At Richmond, the Prestons settled in their new home, Lucille gave birth and a month later she was working graveyard at the shipyards and learning how to weld. Willie worked swing shift so the two took turns at parenting.  The couple had five more children over the next decade. After the war, Lucille operated a dress-uniform press at Treasure Island where she worked for 20 years.   

Lucille told Dunning her only regret was that the expense of raising eight sons and three daughters kept her from building her dream house. However, most of her children went to college – one daughter has two master’s degrees –and they all have successful careers.    

Government helps young men launch shipyard careers  

Getting to California from other parts of the country seemed a pipe dream for many would-be welders. Kaiser Shipyard recruiters fronted train fare for many who came across the country with nothing. Workers could pay back the loan when they got their paychecks. For young men 16 to 24, the federal National Youth Administration (NYA), established by Eleanor Roosevelt in 1935, collaborated with the Richmond Kaiser Shipyards to make the impossible dream possible.  
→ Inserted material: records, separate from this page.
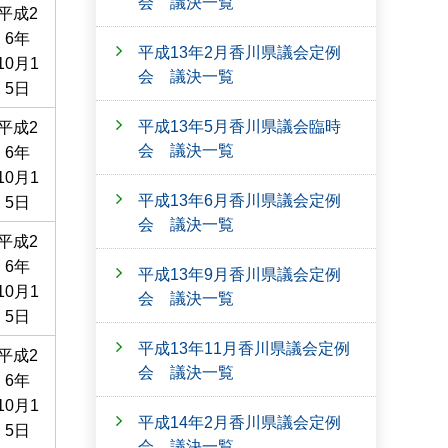
会 議決一覧
平成2
6年
平成13年2月香川県議会定例
10月1
会 議決一覧
5日
平成13年5月香川県議会臨時
平成2
会 議決一覧
6年
10月1
平成13年6月香川県議会定例
5日
会 議決一覧
平成2
6年
平成13年9月香川県議会定例
10月1
会 議決一覧
5日
平成13年11月香川県議会定例
平成2
会 議決一覧
6年
10月1
平成14年2月香川県議会定例
5日
会 議決一覧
The NYA paid for transportation to California. Once in Richmond, the young men were welcomed at the Richmond War Work Residence Center where they lived in dormitories and received two to four weeks of welder training. The pay for a month was $33.30, minus $22.50 for meals, dental and medical care, work clothes and equipment. After the initial period of “confusion, bewilderment and expense,” the men were placed in shipyard jobs, according to the Richmond Shipyard newsletter “Fore ‘N Aft.” By April 1943, the project had placed 1,500 welders in Richmond yards.  

Diversity reigns in the shipyards  

Throughout the war years, the West Coast shipyards attracted all kinds of people from all over the globe.  There were actors, writers, lawyers, cowboys, farmers, housewives, shopkeepers, and doctors. Some were experienced at building ships and others had never seen one.  

Here’s how the “Fore ‘N Aft” described the work force in April 1944: “We are all kinds of people, as you can tell by listening to us – Texas twang and Brooklyn brogue, down east Yankee and Carolina drawl, along with almost every language on earth from Polish to Swedish, from Syrian to Italian. It takes all kinds of people to build ships, just as it took all kinds to build America. Shoulder to shoulder, we’ll come through together.”  

*Lucille Preston, “A World War II Journey: From Clarkesdale, Mississippi, to Richmond, California, 1942,” an oral history conducted in 1985 by Judith K. Dunning, Regional Oral History Office, The Bancroft Library, University of California, Berkeley, 1992.